Hi Everyone, my 2002 ( model A33) Maxima ST-R v6 3.0 has a stock VQ30DE engine with a 4 speed (with overdrive in 3rd & 4th) auto, I need to replace the trans which is worn out , but I am not sure exactly what other types of transmission will fit my VQ30DE, (My vin plate reads it as a Trans = RE404B FN37),..Vin JN1CCUA33A0110046.
I have managed to aquire a 4 speed auto gearbox that came from another model J31 2004 Maxima v6 3.5 VQ35DE --(VIN Number = JN1BBUJ31A0002886) but before I take the car apart and pull the Transmission does anyone know if the gearbox will fit as a direct replacement.
If this is true, what else might I need to pre-purchase to get it up and running ... ie Flywheel or re-wire Valve bodies. spline and or ??


----------



## rogoman (Dec 16, 2004)

State the year of your car.


----------



## Gerry_008008 (Aug 18, 2021)

rogoman said:


> State the year of your car.


Apologies..now updated


----------



## rogoman (Dec 16, 2004)

According to the FSM for both a 2002 and a 2003, the A/T is an RE4F04B. If you plan to do the swap, be sure to replace the 2002 TCM with the TCM that came from the 2003 car.


----------



## Gerry_008008 (Aug 18, 2021)

rogoman said:


> According to the FSM for both a 2002 and a 2003, the A/T is an RE4F04B. If you plan to do the swap, be sure to replace the 2002 TCM with the TCM that came from the 2003 car.

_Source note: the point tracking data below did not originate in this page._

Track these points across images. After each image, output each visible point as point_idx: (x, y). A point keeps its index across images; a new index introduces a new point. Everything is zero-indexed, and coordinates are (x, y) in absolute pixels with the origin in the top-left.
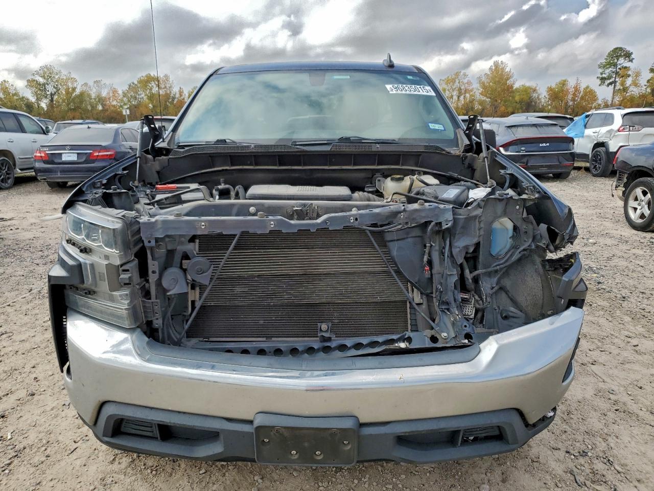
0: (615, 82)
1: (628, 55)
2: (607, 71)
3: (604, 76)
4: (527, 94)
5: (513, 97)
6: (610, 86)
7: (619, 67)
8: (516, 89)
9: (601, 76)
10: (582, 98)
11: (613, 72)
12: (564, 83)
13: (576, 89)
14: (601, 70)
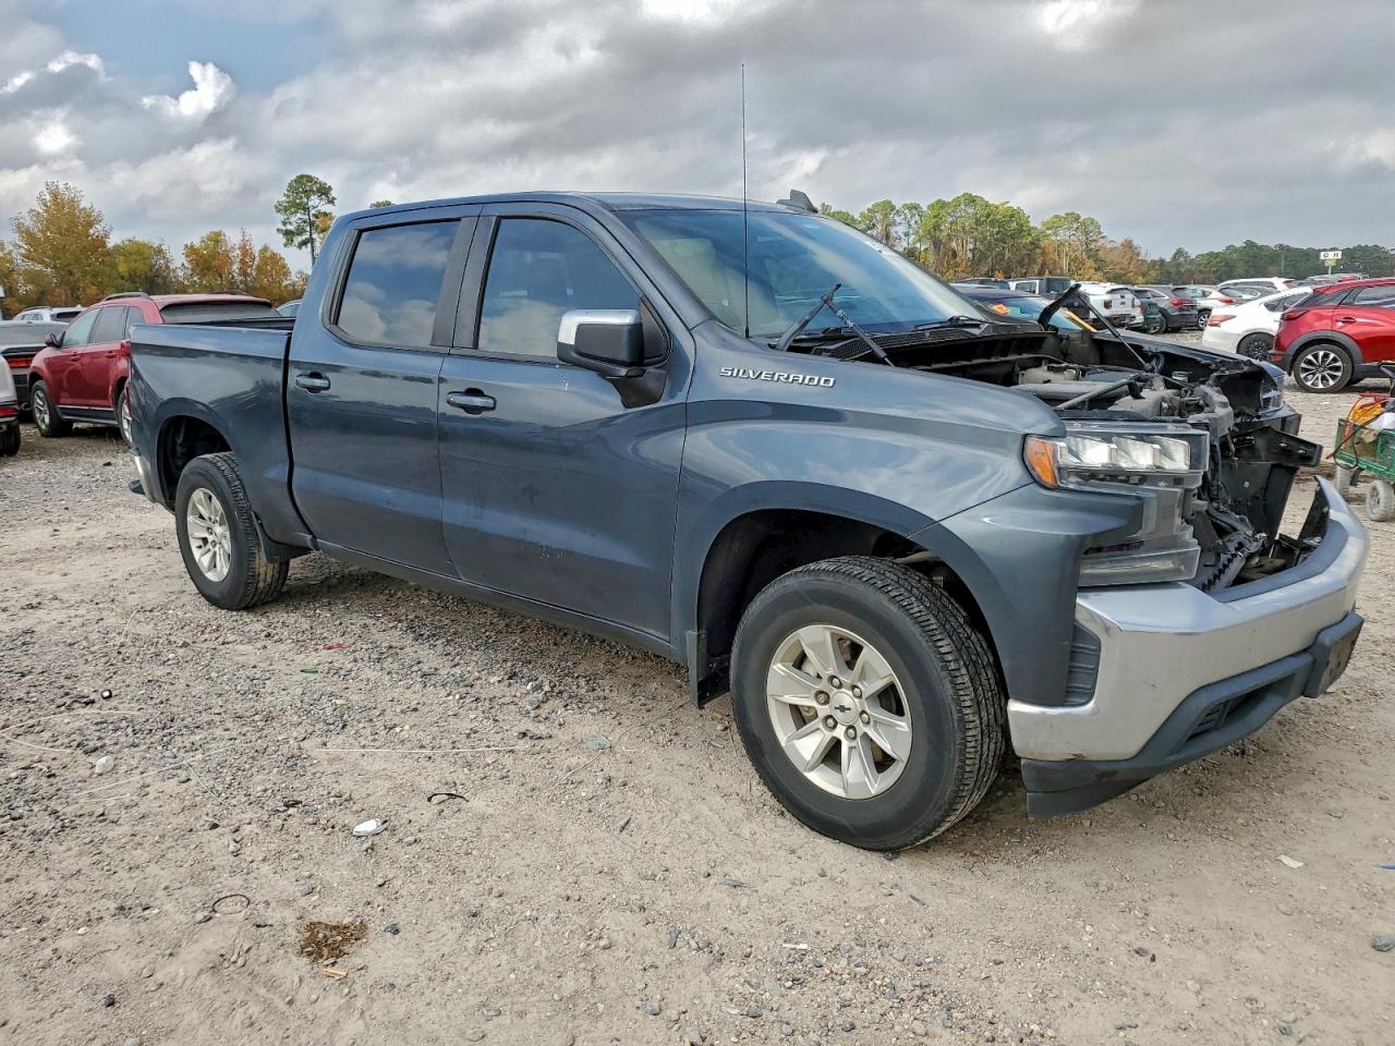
0: (311, 240)
1: (324, 191)
2: (293, 219)
3: (289, 227)
4: (144, 259)
5: (114, 266)
6: (304, 247)
7: (313, 212)
8: (116, 247)
9: (284, 228)
10: (259, 269)
11: (305, 222)
12: (216, 239)
13: (245, 251)
14: (282, 217)
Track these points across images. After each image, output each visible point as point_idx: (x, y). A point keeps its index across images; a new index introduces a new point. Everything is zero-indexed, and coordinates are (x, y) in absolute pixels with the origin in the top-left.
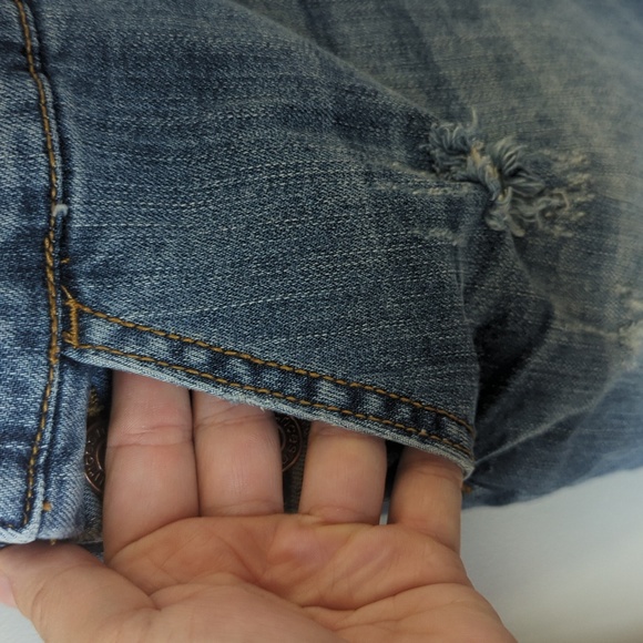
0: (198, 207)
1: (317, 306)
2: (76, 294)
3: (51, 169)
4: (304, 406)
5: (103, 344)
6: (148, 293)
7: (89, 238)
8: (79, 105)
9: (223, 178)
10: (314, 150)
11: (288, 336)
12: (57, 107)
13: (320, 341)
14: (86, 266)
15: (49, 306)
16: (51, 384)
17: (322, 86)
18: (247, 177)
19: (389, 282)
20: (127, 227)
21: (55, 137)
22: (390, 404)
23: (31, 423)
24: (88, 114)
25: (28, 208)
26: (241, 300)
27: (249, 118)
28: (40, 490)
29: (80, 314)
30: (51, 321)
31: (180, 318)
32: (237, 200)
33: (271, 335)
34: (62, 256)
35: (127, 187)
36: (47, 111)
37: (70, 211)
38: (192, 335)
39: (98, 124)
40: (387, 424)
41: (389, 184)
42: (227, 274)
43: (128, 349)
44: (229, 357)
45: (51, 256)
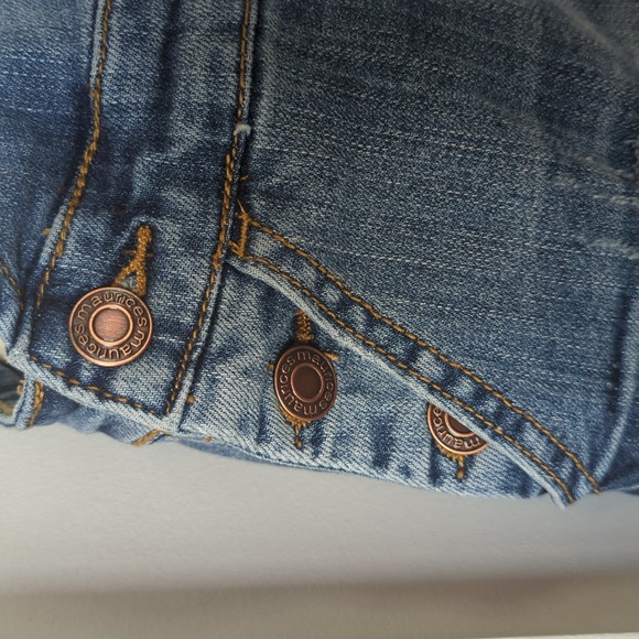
0: (373, 151)
1: (451, 279)
2: (249, 208)
3: (239, 90)
4: (400, 368)
5: (263, 258)
6: (313, 222)
7: (269, 160)
8: (283, 30)
9: (406, 131)
10: (506, 127)
11: (412, 299)
12: (259, 30)
13: (442, 313)
14: (262, 185)
15: (220, 216)
16: (212, 287)
17: (533, 62)
18: (428, 137)
19: (532, 277)
20: (308, 155)
21: (250, 60)
22: (480, 394)
23: (187, 319)
24: (290, 40)
25: (213, 124)
26: (382, 253)
27: (451, 76)
28: (187, 383)
29: (250, 227)
30: (220, 230)
31: (331, 253)
32: (411, 157)
33: (397, 293)
34: (241, 173)
35: (316, 116)
36: (247, 33)
37: (253, 132)
38: (335, 275)
39: (299, 51)
40: (468, 411)
41: (571, 181)
42: (378, 225)
43: (284, 268)
44: (353, 302)
45: (231, 171)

Hi, Thanks for the Information, unfortunately the TCM didn’t come with the replacement Gearbox and I have no way of aquiring it. does this mean that I will not be able to use it


----------



## rogoman (Dec 16, 2004)

Gerry_008008 said:


> Hi, Thanks for the Information, unfortunately the TCM didn’t come with the replacement Gearbox and I have no way of aquiring it. does this mean that I will not be able to use it


Being that both transmissions are the same, there's a good chance your old TCM may work OK. If there are some shift problems, then the TCM may have to be reprogrammed by a Nissan dealer.


----------



## Gerry_008008 (Aug 18, 2021)

rogoman said:


> Being that both transmissions are the same, there's a good chance your old TCM may work OK. If there are some shift problems, then the TCM may have to be reprogrammed by a Nissan dealer.

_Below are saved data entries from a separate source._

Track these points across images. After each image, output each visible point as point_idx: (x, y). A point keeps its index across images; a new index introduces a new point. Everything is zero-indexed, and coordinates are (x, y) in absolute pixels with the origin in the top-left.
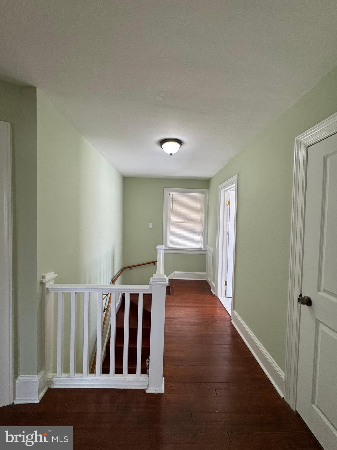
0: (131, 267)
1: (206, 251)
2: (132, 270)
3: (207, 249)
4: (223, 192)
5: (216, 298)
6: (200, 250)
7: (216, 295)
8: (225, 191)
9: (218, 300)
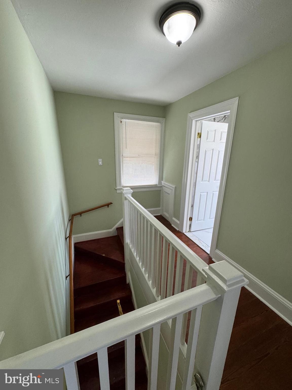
0: (80, 214)
1: (161, 187)
2: (82, 216)
3: (162, 185)
4: (195, 122)
5: (182, 234)
6: (155, 186)
7: (180, 231)
8: (196, 121)
9: (184, 236)
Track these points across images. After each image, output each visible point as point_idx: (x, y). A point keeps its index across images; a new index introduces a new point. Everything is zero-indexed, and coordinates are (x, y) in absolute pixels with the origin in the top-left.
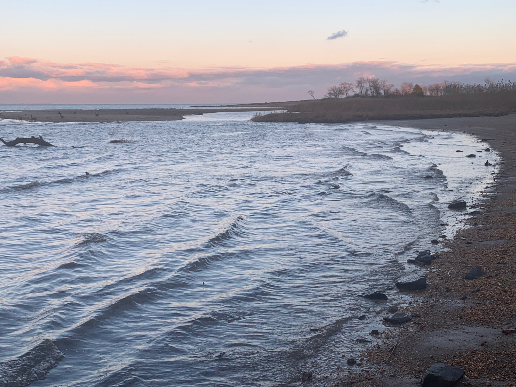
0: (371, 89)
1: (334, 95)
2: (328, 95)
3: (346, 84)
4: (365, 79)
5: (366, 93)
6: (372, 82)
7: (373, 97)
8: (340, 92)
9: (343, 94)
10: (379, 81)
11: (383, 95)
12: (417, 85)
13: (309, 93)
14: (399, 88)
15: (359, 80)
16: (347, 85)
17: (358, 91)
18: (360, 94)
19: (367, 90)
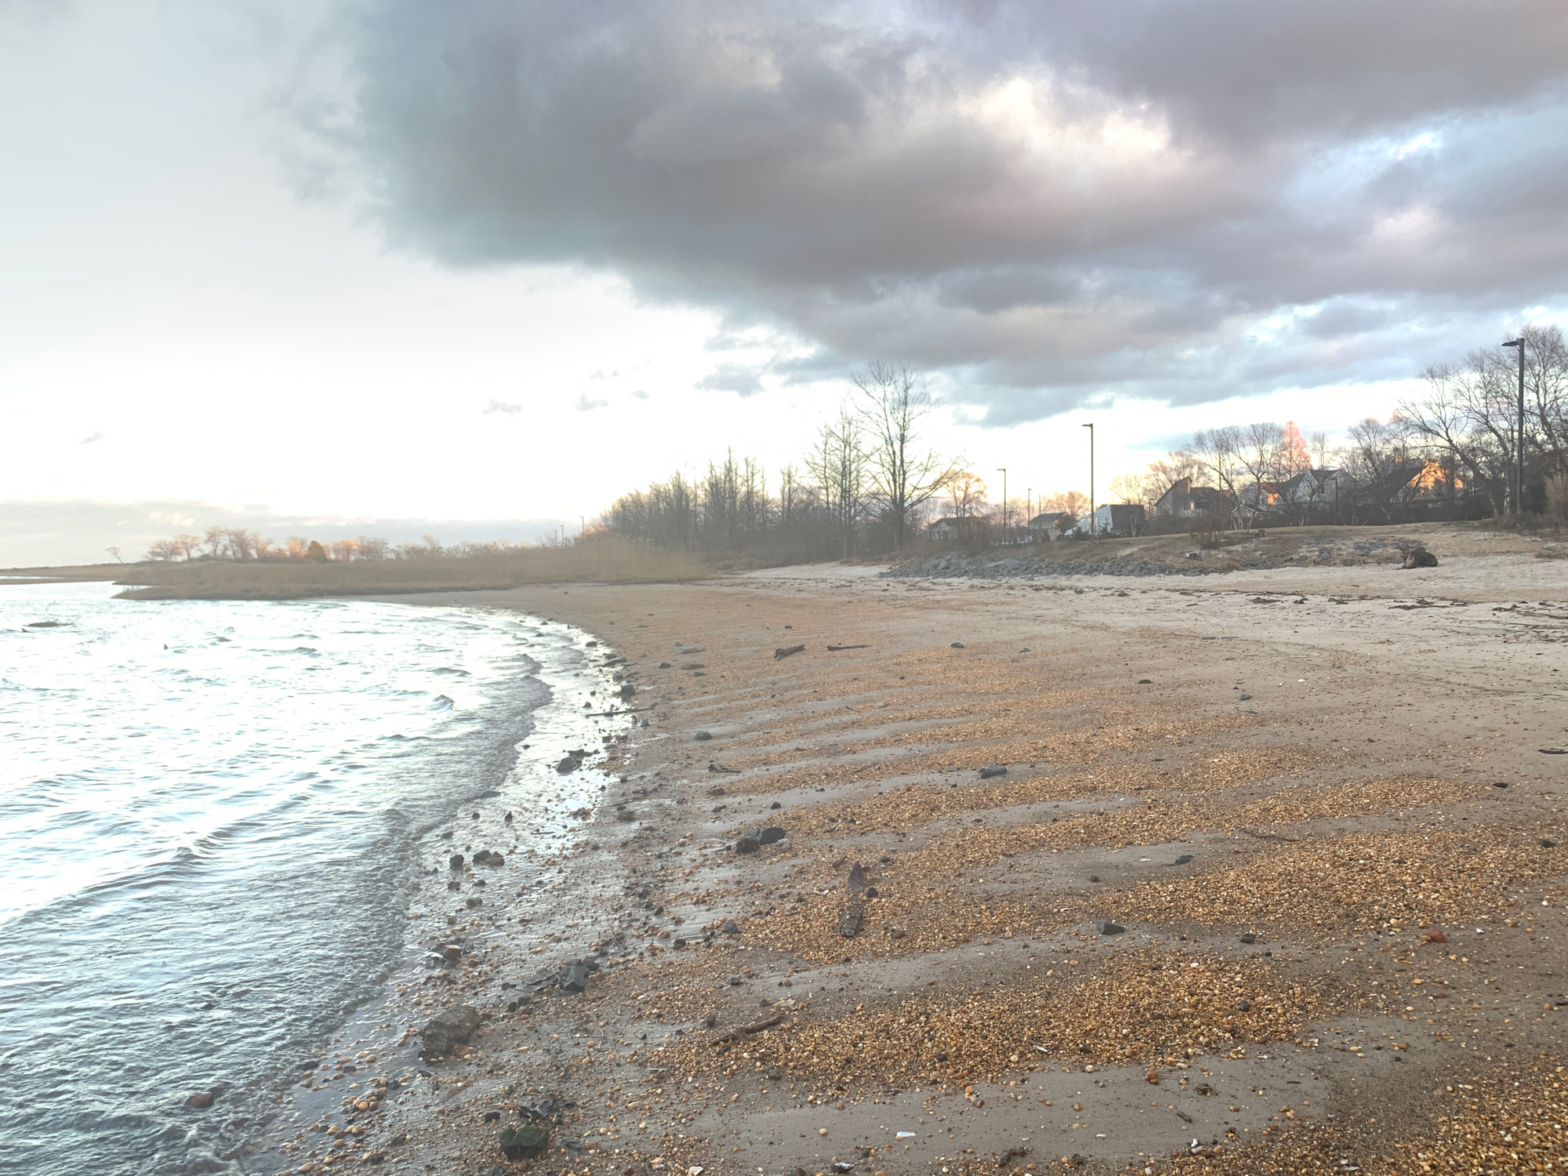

Thanks for your response, I just went down to my local Nissan Parts/dealers yesrday and they were kind enough to look up both trans from the VIn numbers I gave them they then said that although it would likely bolt onto the engine, it will not work as the gearing is completely different and therefor it will not work with my engine, My thoughts are if it bolts on then it’s would be just down to the re-wiring of the TCM to tell it when to change gears.


----------



## rogoman (Dec 16, 2004)

Gerry_008008 said:


> Thanks for your response, I just went down to my local Nissan Parts/dealers yesrday and they were kind enough to look up both trans from the VIn numbers I gave them they then said that although it would likely bolt onto the engine, it will not work as the gearing is completely different and therefor it will not work with my engine, My thoughts are if it bolts on then it’s would be just down to the re-wiring of the TCM to tell it when to change gears.


Well it's hard to believe that they have different gearing as they both are an RE4F04B. Here's the specs from the FSM for both years - 2002 followed by 2003:


----------



## Gerry_008008 (Aug 18, 2021)

Thanks very much for your reply.
Apologies. But those specs you sent are both for a vq35de, also they said my donor trans is from a model j31 2004 car. Which i guess is what makes them different, dealers says any gearbox from a a33 will fit and run.


----------